### What you have to do
Make an exact copy of the lines from the one holding "Дрожь 3. Души леса" through the last line of the material, and output nothing else.

━━━━━━

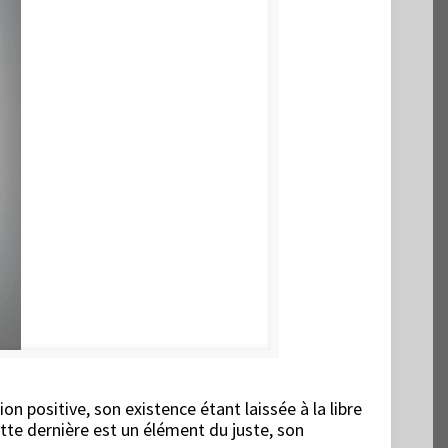
n positive, son existence étant laissée à la libre
ette dernière est un élément du juste, son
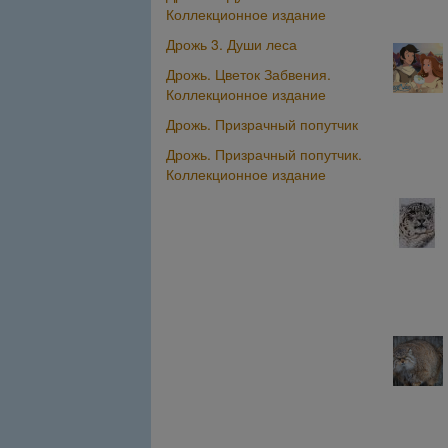
Коллекционное издание
Дрожь 3. Души леса
Дрожь. Цветок Забвения.
Коллекционное издание
Дрожь. Призрачный попутчик
Дрожь. Призрачный попутчик.
Коллекционное издание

━━━━━━

### Written solution
Дрожь 3. Души леса
Дрожь. Цветок Забвения.
Коллекционное издание
Дрожь. Призрачный попутчик
Дрожь. Призрачный попутчик.
Коллекционное издание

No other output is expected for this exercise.